В этих коротких заметках автор не мог ставить задачу обрисовать экономическую политику Ленина даже лишь в ее грубых чертах. Вышеизложенное должно послужить только примером, на котором в некоторой мере можно более отчетливо показать принципы политики Ленина, их теоретическое основание. И ленинский принцип гласит: любой ценой уберечь господство пролетариата в универсуме открытых и тайных врагов, колеблющихся союзников. Точно так же, как до завоевания власти подобный фундаментальный принцип гласил: найти в лабиринте перекрещивающихся между собой тенденций нисходящего капитализма те моменты, чье использование пролетариатом может поднять его до положения руководящего, господствующего класса в обществе. Этого принципа Ленин непоколебимо и бескомпромиссно придерживался на протяжении всей своей жизни. Но он отстаивал данный принцип — с той непримиримой бескомпромиссностью — в качестве диалектического принципа. В том смысле, что «основное положение марксистской диалектики состоит в том, что все границы в природе и в обществе условны и подвижны, что нет ни одного явления, которое бы не могло, при известных условиях, превратиться в свою противоположность»6. Поэтому диалектика требует «всестороннего исследования данного общественного явления в его развитии, а также объяснения внешних и кажущихся моментов основными, движущими силами — развитием производительных сил и классовой борьбой»7. Величие Ленина как диалектика состоит в том, что он всегда ясно и конкретно видел основные принципы диалектики, развитие производительных сил и классовую борьбу, — видел в соответствии с их внутренней сущностью, без абстрактной предвзятости, но и без фетишистской путаницы, вызываемой поверхностными явлениями. Это величие заключается в том, что все феномены, с которыми Ленин имел дело, он сводил к их последнему основанию: к конкретной деятельности конкретных (то есть классово обусловленных) людей, исходящих из своих реальных классовых интересов. И только будучи рассмотренной под углом зрения данного принципа, легенда об «умном реальном политике» Ленине, о «мастере компромиссов» распадается, открывая перед нами истинного Ленина, который последовательно разрабатывал Марксову диалектику.

......

Условие задания »
Ответьте на вопросы по отрывку о диалектике Ленина.
(а) Какую задачу автор не мог ставить в этих коротких заметках?
(б) Какие основные, движущие силы названы в цитате о том, чего требует диалектика?
(в) К чему Ленин сводил все феномены, с которыми имел дело?
Отвечайте, опираясь только на отрывок.

Исходный материал »

......

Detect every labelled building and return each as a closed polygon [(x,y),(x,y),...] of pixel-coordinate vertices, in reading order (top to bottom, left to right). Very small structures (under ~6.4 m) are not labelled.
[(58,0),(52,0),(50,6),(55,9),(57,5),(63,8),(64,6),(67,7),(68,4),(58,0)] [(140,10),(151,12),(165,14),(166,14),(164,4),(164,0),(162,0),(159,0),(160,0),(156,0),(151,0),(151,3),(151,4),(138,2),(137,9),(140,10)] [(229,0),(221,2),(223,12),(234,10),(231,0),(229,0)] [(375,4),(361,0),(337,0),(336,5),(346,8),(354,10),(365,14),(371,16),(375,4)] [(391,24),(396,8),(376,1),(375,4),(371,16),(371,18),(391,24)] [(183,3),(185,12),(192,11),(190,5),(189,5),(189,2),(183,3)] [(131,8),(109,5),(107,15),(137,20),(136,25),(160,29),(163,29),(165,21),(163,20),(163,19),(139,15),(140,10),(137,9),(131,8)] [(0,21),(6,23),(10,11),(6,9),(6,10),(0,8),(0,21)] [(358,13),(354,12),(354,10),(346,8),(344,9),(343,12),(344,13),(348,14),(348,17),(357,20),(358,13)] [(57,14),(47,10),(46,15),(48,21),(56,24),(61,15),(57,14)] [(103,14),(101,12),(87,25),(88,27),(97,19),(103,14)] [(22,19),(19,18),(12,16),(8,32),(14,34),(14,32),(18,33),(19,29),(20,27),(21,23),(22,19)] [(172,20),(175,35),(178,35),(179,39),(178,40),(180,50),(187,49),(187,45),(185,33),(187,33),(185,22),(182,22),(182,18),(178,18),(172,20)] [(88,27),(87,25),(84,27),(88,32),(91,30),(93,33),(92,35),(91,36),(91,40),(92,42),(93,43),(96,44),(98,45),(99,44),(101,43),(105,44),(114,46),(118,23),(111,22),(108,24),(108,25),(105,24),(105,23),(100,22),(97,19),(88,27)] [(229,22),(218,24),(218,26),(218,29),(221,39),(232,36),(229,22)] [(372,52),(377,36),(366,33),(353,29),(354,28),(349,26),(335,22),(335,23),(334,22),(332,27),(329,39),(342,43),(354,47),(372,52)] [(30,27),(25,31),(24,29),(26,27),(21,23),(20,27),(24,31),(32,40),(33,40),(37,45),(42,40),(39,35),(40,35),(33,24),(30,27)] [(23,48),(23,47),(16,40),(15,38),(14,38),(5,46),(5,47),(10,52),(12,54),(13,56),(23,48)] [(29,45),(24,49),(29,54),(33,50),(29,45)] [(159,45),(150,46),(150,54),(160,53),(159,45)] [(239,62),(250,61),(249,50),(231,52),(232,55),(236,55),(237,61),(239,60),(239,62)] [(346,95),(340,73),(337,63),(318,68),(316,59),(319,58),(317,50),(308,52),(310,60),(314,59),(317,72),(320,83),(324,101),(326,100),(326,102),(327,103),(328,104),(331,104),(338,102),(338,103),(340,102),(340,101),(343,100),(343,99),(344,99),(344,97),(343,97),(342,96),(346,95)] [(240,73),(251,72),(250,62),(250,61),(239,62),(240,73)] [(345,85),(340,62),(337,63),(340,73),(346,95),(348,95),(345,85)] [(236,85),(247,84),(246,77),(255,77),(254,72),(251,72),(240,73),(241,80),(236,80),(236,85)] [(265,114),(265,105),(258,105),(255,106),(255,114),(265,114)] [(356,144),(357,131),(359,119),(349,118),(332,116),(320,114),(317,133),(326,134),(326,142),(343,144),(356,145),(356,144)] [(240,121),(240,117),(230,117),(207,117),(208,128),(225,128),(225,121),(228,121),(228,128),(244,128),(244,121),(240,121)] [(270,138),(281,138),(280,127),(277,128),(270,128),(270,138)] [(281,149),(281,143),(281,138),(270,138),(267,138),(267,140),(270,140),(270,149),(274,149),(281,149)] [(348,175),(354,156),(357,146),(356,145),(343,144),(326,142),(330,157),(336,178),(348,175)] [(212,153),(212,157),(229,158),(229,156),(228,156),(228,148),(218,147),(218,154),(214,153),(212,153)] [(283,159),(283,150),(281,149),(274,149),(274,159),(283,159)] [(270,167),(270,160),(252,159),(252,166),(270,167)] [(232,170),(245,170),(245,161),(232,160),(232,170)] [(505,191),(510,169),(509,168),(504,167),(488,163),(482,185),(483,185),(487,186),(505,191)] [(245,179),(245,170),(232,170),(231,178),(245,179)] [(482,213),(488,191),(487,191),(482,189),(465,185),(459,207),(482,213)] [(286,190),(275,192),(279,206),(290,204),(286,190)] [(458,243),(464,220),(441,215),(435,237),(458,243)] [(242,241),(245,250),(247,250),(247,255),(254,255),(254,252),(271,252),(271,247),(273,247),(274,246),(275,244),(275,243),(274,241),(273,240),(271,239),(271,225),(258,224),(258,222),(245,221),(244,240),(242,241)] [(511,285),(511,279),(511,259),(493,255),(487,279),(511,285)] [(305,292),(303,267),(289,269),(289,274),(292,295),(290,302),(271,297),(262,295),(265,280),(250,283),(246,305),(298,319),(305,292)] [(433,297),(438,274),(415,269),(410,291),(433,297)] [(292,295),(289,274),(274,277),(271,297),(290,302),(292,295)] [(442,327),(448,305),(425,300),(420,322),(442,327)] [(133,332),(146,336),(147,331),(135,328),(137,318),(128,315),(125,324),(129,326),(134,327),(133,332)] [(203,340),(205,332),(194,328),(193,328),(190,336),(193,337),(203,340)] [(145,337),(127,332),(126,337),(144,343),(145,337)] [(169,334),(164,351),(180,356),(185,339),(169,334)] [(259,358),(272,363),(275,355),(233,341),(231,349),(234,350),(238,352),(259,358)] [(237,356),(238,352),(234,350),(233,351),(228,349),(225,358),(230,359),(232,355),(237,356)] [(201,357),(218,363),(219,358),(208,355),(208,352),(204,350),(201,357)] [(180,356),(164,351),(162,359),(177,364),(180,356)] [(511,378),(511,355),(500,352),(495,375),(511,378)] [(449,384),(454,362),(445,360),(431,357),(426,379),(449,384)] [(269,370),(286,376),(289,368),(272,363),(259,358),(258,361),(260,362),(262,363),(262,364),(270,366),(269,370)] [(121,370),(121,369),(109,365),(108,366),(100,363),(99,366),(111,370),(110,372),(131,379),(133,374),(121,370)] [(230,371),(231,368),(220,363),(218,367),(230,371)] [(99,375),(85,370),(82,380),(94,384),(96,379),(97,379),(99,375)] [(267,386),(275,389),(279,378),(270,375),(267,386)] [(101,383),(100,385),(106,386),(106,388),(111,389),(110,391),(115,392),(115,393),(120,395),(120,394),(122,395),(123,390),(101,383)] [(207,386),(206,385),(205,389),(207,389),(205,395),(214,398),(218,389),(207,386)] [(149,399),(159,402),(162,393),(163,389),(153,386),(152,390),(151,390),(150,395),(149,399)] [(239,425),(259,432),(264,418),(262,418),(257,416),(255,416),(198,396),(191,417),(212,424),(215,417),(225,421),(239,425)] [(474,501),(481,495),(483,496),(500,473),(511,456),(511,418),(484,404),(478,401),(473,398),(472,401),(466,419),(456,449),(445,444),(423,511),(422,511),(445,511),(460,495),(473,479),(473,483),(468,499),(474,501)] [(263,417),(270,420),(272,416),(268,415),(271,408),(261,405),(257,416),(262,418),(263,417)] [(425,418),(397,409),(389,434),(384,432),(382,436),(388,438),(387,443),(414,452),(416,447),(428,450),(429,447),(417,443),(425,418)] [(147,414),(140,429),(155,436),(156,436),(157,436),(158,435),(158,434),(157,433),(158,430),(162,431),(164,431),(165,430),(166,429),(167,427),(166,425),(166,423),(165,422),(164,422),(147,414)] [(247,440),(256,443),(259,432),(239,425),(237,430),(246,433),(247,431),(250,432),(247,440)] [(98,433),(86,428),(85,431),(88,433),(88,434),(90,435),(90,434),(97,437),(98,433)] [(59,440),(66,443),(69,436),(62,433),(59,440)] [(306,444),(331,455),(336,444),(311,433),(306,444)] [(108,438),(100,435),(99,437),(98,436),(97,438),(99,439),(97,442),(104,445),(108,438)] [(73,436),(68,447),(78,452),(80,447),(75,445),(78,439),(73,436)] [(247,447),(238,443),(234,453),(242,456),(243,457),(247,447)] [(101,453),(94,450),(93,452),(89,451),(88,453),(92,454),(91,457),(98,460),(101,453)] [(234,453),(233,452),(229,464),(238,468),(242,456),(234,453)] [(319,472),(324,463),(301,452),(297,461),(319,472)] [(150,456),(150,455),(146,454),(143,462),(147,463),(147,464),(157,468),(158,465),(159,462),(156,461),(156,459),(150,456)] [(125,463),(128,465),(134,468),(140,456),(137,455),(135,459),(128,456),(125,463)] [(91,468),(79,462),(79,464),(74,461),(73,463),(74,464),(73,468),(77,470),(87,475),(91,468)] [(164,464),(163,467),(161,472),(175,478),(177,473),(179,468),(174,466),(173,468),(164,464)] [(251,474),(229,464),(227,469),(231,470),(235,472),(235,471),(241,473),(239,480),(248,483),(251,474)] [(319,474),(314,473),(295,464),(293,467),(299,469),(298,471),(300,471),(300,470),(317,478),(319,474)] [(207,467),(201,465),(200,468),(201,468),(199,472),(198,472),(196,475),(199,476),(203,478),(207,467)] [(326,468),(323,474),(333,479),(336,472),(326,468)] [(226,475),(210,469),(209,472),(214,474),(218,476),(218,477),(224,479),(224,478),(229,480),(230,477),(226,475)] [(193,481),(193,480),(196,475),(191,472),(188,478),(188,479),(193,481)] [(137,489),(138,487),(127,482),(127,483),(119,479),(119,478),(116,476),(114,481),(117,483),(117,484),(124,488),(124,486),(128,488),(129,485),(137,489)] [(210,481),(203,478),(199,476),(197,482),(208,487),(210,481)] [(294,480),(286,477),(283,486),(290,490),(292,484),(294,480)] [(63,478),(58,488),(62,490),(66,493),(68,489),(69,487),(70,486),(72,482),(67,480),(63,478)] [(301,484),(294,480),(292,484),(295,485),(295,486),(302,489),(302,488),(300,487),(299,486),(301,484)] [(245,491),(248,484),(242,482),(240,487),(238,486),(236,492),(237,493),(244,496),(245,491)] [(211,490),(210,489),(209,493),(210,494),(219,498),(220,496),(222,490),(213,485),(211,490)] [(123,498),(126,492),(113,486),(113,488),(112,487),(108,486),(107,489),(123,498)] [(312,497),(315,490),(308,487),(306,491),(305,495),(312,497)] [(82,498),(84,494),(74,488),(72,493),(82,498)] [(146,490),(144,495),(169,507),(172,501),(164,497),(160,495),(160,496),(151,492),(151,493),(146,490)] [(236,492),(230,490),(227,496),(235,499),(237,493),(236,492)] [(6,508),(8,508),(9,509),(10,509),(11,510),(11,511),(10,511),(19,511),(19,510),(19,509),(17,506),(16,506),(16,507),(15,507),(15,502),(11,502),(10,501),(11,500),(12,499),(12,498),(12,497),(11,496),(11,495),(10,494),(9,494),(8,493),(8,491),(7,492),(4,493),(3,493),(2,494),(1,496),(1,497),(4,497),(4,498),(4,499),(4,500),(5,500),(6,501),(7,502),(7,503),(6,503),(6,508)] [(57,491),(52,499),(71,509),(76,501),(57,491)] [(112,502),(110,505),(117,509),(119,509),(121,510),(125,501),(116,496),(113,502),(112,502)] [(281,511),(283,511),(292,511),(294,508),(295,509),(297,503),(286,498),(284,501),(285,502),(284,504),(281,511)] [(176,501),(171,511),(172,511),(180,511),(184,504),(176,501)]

......

Полный ответ »
(а) Автор не мог ставить задачу обрисовать экономическую политику Ленина даже лишь в ее грубых чертах.
(б) Это развитие производительных сил и классовая борьба.
(в) Он сводил их к последнему основанию: к конкретной деятельности конкретных, то есть классово обусловленных, людей, исходящих из своих реальных классовых интересов.